Word for word, restate the lines of the data below between those holding "6 Каталог запасных частей" and "(13,5х44х4) | 1 |", inclusive; pictures do not belong in the copy.
::: DATA :::
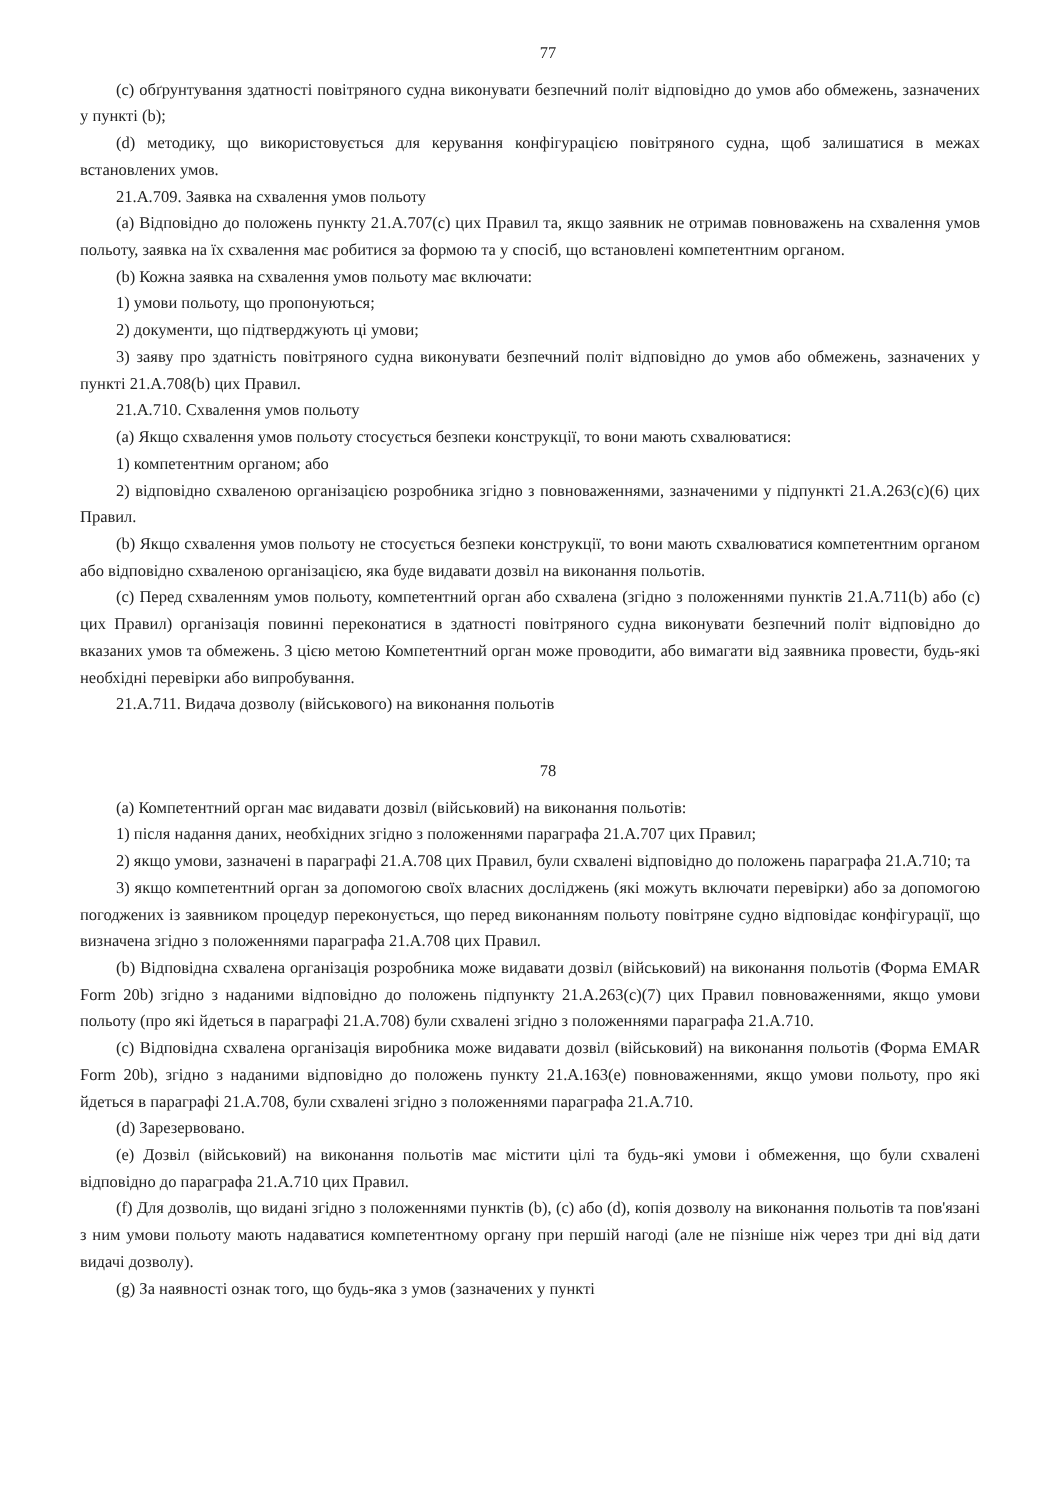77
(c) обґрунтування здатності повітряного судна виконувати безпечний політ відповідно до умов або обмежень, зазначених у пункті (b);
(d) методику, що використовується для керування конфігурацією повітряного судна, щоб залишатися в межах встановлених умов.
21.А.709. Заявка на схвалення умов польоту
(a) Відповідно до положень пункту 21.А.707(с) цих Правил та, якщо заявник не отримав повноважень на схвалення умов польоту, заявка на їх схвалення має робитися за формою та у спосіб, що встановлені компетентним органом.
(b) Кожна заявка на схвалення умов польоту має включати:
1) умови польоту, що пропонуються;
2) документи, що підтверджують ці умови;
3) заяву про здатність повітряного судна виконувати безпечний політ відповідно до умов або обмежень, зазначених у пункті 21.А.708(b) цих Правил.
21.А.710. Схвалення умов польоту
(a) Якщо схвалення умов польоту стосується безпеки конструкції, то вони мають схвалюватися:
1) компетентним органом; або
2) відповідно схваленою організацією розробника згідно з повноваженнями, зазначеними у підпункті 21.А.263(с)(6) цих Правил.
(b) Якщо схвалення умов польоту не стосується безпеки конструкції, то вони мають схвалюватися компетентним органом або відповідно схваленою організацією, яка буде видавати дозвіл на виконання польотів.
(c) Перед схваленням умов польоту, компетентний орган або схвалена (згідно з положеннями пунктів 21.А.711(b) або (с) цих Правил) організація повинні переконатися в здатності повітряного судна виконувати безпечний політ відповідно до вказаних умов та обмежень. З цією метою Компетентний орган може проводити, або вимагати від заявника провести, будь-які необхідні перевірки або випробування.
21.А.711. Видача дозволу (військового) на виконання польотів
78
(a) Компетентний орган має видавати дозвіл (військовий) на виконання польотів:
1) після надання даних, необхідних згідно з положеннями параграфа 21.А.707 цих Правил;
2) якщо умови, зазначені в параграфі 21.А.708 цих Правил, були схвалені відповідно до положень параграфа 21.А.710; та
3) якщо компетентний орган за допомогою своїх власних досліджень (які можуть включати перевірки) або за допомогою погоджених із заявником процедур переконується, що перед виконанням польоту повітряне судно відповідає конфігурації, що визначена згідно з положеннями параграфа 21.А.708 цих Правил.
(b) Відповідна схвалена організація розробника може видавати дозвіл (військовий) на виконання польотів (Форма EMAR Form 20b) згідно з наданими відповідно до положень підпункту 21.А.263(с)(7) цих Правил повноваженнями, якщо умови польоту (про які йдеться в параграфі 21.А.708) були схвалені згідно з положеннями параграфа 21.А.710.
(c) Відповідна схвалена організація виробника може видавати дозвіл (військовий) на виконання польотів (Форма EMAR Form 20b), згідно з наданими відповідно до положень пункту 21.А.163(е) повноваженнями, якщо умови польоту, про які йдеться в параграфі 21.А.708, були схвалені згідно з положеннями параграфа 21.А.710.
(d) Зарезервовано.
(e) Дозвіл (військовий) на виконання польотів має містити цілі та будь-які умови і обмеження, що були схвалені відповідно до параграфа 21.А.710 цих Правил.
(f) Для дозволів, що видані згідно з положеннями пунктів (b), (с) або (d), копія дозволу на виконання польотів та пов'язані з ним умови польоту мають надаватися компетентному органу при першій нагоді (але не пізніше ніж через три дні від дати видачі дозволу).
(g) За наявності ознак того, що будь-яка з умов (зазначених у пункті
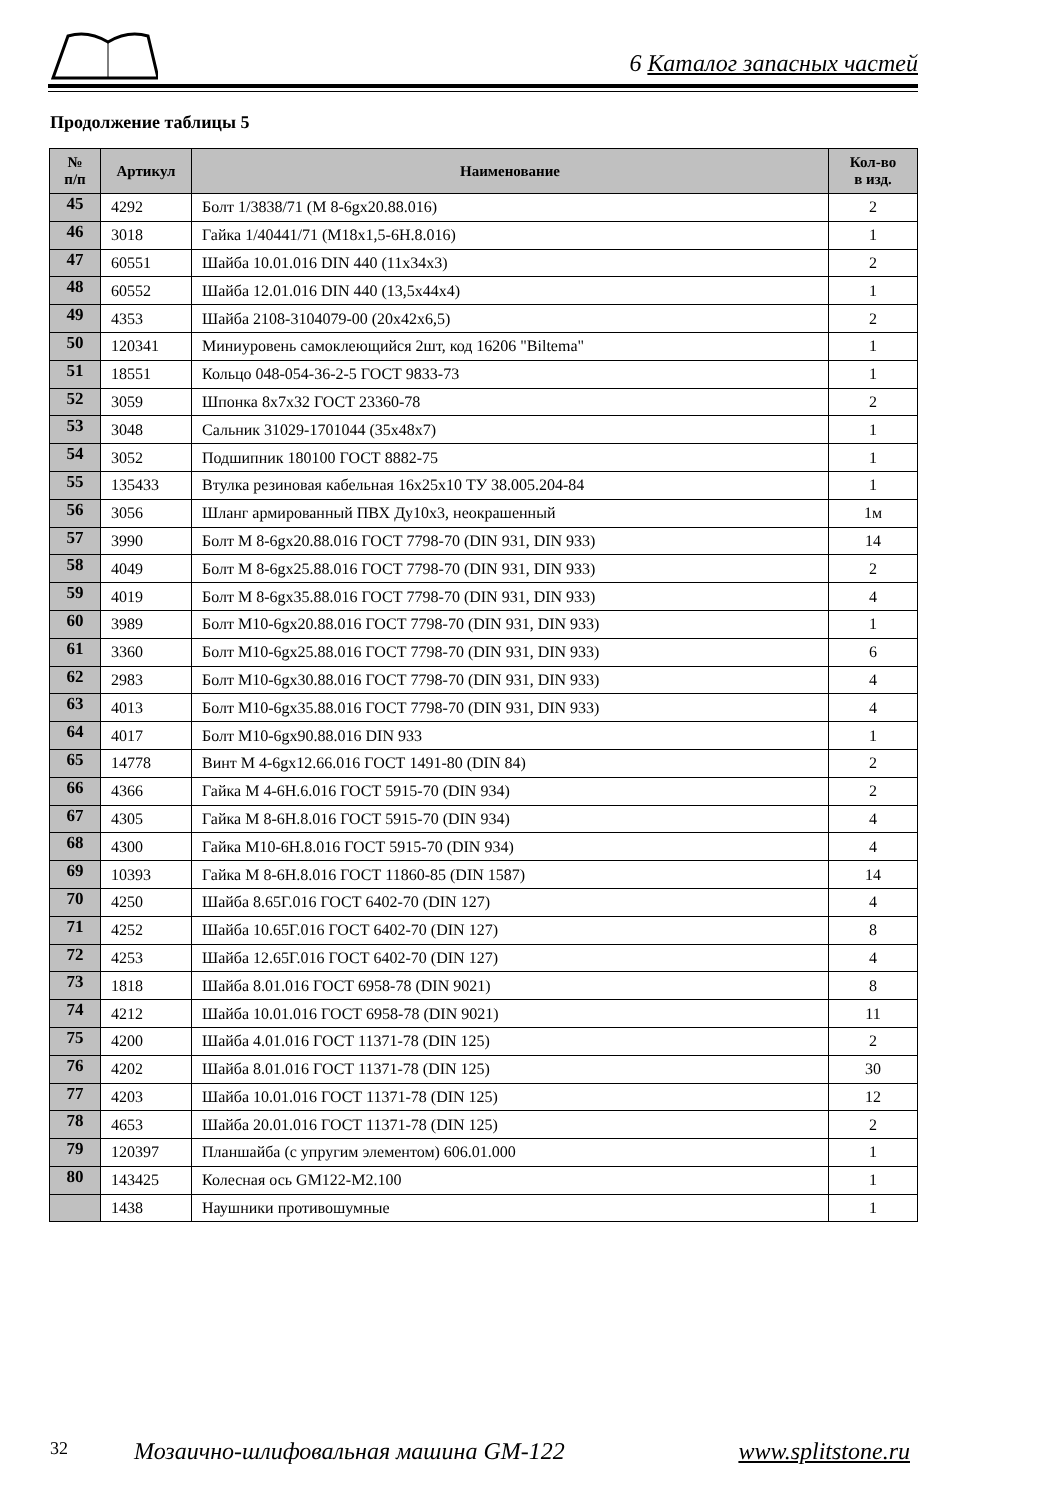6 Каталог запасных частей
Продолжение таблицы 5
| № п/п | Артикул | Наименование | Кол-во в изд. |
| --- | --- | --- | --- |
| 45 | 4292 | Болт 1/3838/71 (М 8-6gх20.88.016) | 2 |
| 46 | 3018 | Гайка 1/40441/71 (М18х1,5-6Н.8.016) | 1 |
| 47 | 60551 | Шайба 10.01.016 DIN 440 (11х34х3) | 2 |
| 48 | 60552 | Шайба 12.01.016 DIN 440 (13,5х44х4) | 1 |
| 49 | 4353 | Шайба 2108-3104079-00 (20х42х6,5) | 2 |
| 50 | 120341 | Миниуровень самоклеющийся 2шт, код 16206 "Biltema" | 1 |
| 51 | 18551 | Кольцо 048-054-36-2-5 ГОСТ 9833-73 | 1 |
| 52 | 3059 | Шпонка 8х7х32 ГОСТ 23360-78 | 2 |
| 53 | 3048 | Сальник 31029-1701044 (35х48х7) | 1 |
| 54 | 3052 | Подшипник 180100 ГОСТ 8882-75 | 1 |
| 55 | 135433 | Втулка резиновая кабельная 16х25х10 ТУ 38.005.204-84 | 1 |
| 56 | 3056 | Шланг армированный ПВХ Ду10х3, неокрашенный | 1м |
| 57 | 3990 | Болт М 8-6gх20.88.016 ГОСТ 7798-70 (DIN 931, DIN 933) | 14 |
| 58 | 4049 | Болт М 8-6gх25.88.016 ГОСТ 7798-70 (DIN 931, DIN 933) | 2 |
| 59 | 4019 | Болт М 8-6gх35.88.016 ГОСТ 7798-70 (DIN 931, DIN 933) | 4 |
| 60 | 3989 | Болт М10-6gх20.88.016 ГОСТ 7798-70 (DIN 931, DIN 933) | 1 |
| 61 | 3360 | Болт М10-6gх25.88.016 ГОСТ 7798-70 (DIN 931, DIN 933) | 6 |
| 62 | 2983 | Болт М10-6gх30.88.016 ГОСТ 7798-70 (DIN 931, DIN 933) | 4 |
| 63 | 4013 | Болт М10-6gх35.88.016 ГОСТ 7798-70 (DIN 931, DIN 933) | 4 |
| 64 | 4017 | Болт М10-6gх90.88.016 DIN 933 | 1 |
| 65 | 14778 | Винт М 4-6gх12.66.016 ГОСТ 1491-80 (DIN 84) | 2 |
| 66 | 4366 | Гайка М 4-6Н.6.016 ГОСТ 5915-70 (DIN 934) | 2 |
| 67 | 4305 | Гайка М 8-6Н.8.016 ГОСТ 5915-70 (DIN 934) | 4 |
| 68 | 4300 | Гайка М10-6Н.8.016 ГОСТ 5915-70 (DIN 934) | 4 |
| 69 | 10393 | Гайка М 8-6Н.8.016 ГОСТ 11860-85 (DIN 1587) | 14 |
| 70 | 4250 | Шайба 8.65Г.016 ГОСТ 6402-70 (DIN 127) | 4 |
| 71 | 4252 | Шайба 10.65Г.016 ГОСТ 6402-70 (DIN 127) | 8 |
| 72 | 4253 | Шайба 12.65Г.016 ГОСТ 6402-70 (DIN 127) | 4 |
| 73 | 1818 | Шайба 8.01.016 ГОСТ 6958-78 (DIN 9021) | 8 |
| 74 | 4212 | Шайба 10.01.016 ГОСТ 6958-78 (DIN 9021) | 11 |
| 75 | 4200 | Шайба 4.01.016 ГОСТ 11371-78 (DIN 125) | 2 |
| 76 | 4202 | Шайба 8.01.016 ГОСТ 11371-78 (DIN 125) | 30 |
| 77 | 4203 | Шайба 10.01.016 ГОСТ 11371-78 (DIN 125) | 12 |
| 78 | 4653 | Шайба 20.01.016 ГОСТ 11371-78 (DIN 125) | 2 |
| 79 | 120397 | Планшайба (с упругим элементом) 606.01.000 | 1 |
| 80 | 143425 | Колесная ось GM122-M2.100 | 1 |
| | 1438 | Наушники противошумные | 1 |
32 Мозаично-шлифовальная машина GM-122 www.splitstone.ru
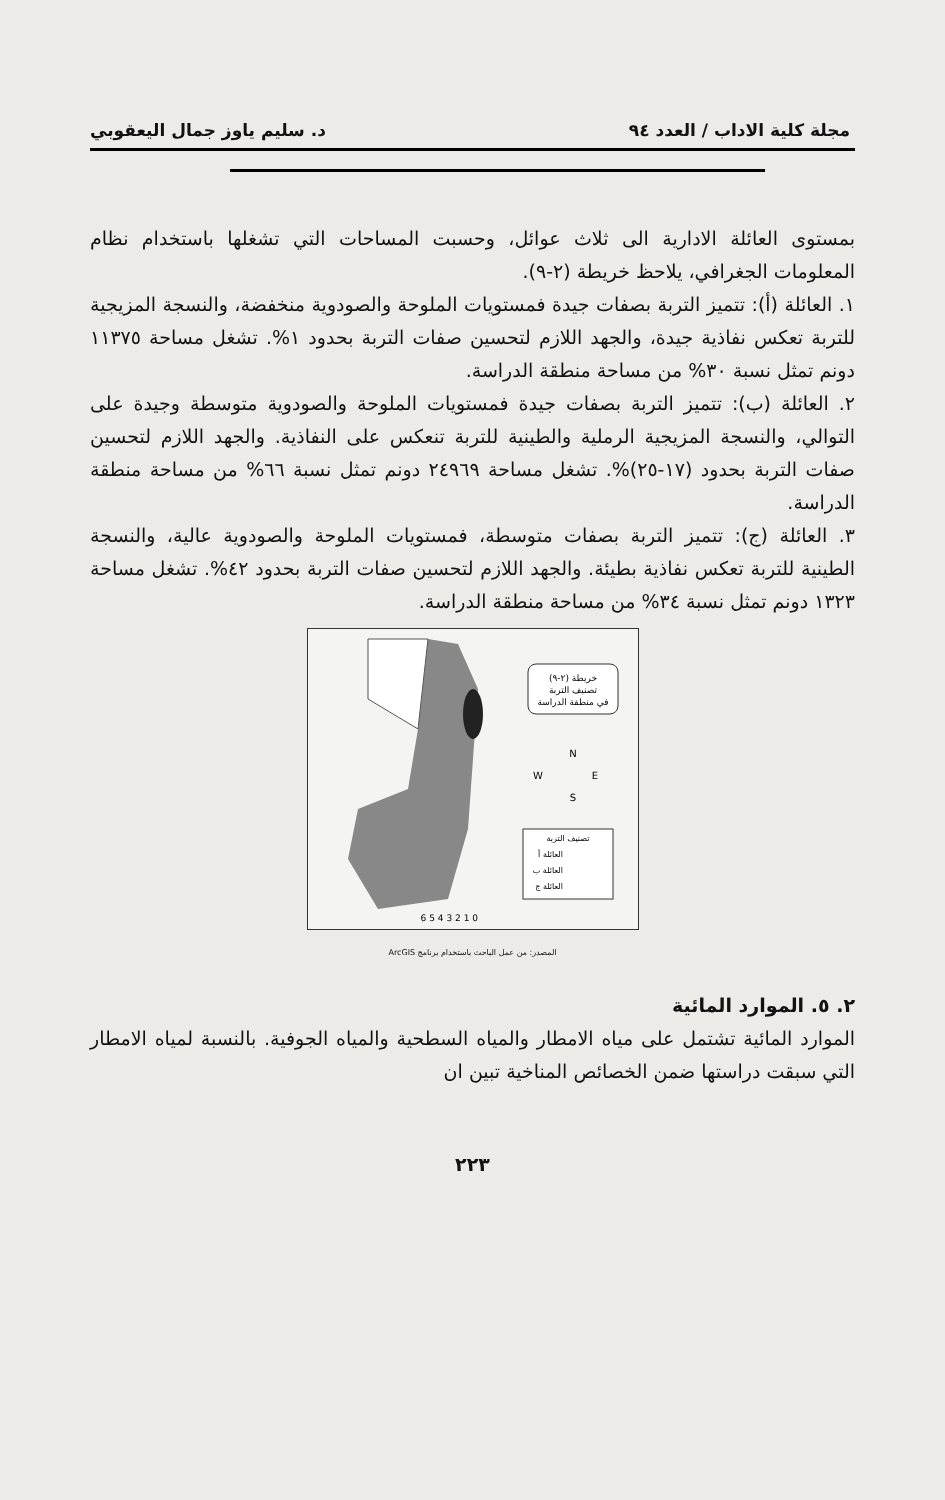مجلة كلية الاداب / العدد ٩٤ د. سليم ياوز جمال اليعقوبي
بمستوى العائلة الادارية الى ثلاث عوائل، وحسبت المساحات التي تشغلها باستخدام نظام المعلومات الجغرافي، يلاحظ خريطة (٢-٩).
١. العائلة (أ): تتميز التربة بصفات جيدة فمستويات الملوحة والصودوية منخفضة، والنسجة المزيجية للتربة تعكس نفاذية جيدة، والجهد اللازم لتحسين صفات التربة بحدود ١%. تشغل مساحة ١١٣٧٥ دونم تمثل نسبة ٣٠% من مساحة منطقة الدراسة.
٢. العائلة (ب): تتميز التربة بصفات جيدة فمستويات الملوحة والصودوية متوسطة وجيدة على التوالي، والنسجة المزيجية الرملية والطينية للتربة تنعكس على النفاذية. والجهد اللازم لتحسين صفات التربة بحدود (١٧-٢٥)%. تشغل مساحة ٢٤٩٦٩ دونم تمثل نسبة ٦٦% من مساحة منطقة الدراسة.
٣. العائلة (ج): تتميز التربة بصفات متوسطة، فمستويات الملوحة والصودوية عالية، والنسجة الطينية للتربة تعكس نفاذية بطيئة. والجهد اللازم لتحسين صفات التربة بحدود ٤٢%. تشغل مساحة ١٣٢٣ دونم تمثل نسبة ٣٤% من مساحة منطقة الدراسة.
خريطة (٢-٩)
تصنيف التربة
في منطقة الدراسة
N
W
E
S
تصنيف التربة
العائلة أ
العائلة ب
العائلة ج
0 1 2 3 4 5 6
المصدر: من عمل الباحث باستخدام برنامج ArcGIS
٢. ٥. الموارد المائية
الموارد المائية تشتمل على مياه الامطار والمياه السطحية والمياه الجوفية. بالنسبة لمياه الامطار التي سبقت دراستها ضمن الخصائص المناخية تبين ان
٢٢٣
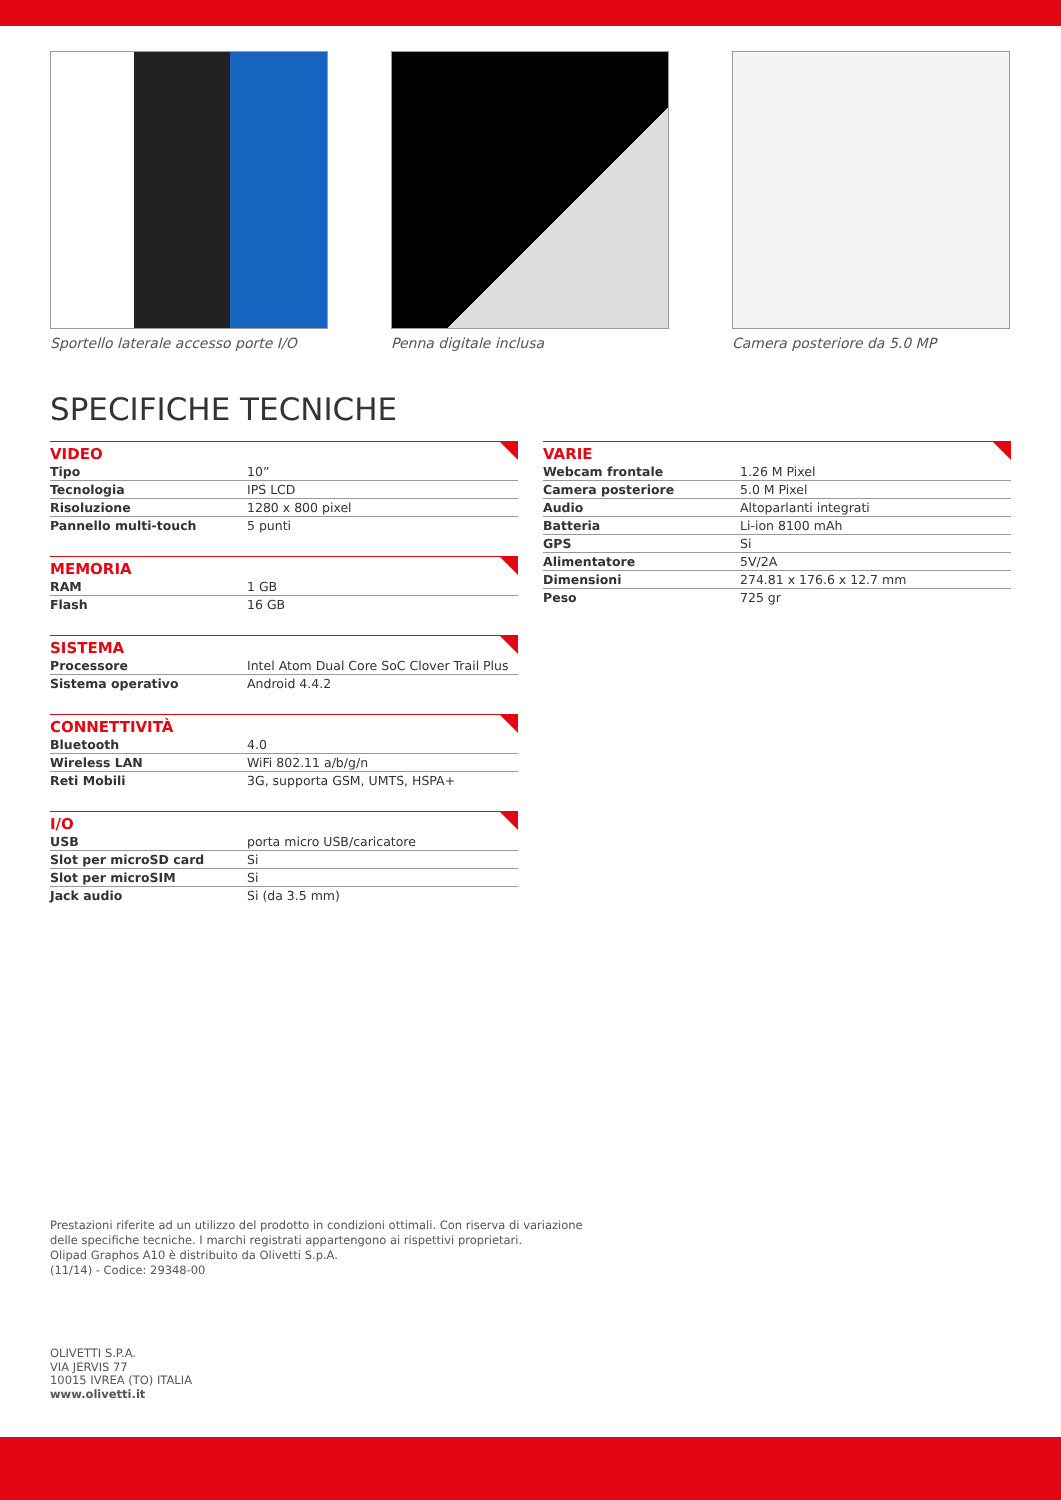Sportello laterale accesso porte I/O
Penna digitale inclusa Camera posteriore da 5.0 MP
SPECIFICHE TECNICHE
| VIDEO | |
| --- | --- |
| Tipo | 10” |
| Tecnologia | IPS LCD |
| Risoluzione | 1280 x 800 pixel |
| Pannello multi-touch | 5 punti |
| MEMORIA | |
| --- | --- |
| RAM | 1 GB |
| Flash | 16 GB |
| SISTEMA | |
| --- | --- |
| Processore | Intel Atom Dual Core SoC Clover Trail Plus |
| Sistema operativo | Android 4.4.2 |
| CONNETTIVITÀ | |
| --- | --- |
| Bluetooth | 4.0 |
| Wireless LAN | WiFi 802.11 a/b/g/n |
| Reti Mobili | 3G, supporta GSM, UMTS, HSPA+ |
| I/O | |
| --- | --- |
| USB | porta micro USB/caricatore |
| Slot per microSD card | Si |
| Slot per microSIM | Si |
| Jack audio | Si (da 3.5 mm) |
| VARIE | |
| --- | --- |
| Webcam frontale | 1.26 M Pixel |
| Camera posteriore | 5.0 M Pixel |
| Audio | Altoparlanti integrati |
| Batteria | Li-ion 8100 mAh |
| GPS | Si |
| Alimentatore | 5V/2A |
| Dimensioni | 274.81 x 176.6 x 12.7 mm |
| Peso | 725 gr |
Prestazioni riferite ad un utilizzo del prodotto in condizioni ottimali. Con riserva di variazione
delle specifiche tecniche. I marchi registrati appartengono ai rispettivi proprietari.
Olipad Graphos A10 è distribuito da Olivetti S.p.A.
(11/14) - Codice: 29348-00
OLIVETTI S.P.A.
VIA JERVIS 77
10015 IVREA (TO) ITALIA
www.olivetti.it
:::
- [THE ANSWER]:
6 Каталог запасных частей
Продолжение таблицы 5
| № п/п | Артикул | Наименование | Кол-во в изд. |
| --- | --- | --- | --- |
| 45 | 4292 | Болт 1/3838/71 (М 8-6gх20.88.016) | 2 |
| 46 | 3018 | Гайка 1/40441/71 (М18х1,5-6Н.8.016) | 1 |
| 47 | 60551 | Шайба 10.01.016 DIN 440 (11х34х3) | 2 |
| 48 | 60552 | Шайба 12.01.016 DIN 440 (13,5х44х4) | 1 |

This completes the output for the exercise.